これは残念ながら容易なことではありません。一般的に出産後、通常の生活に戻ることで、徐々に産後の身体は妊娠前に戻っていくと考えられましたが、産後に体が緩くなってしまった数多くの経産婦のお姿を拝見すると、図らずともそうではない現実が存在するようです。

日本では「産後の肥立ち」という言葉をよく使います。産後の肥立ちとは妊娠で変化した女性の体が、出産後に妊娠前の状態にまで回復することを指します。床上げまでに1ヶ月前後の期間が必要ですが、産後の肥立ちの期間は概ね約2ヶ月の期間が必要です。産褥期と呼ばれる期間と産後の肥立ちの期間はほとんど同じです。産後の肥立ちは妊娠前の状態に回復するまでの期間ですが、床上げは産後動き始める時期という目安です。出産前程は回復していなくても、動いても良いということですね。産褥期を経ても体調がなかなか戻らず、不調が続くことを「産後の肥立ちが悪い」と言います。

子宮復古

妊娠・分娩によって変化した子宮が通常に戻ることを子宮復古と言います。

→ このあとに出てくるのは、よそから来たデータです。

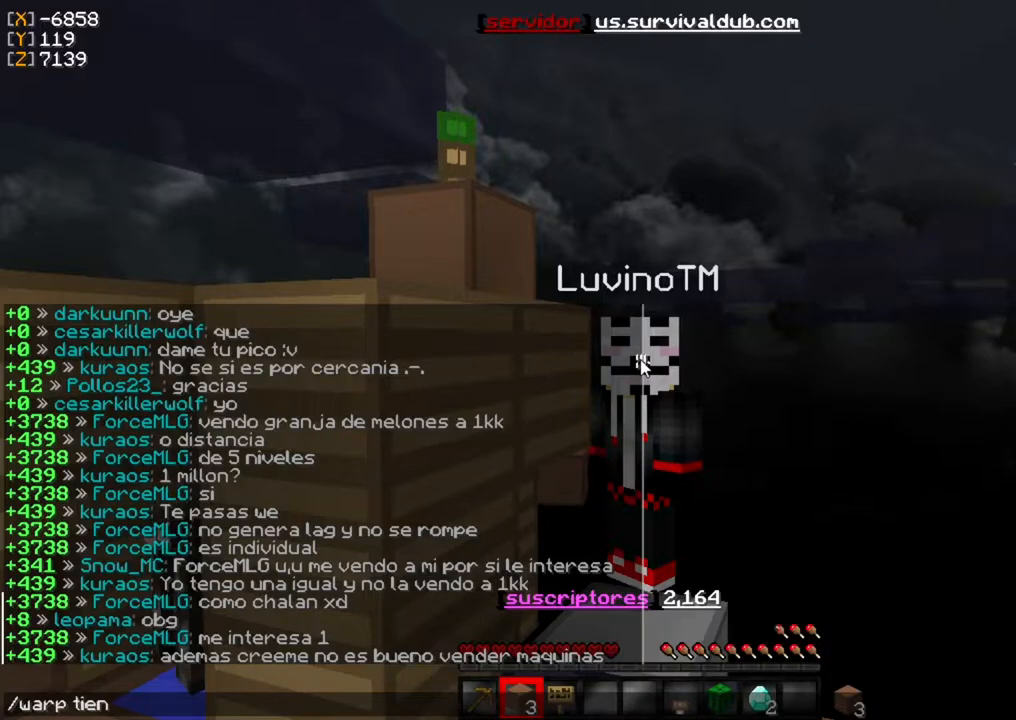
{"keys": [], "mouse": [], "events": [[33, "d", "down"], [67, "d", "up"], [200, "a", "down"], [267, "a", "up"]]}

子宮復古は子宮の胎盤・卵膜剥離面に生じた多数の血管の断端面を圧迫して止血する役目をします。

子宮復古に伴い、子宮底の位置は時間をかけて元に戻っていきます。

胎盤娩出後、子宮底はヘソ下23横指の位置にあるが、弛緩した骨盤底筋群の回復と膀胱の充満により徐々に上昇します。分娩12時間後には一時的にヘソ上まで上昇するがその後は徐々に下降して産褥6週〜8週で通常時の子宮の大きさに戻ります。

産後2週間を経過しても腹壁上から子宮底を触知できる場合や、産褥6週で子宮の大きさが鶏卵以上であれば子宮復古不全を考える必要があります。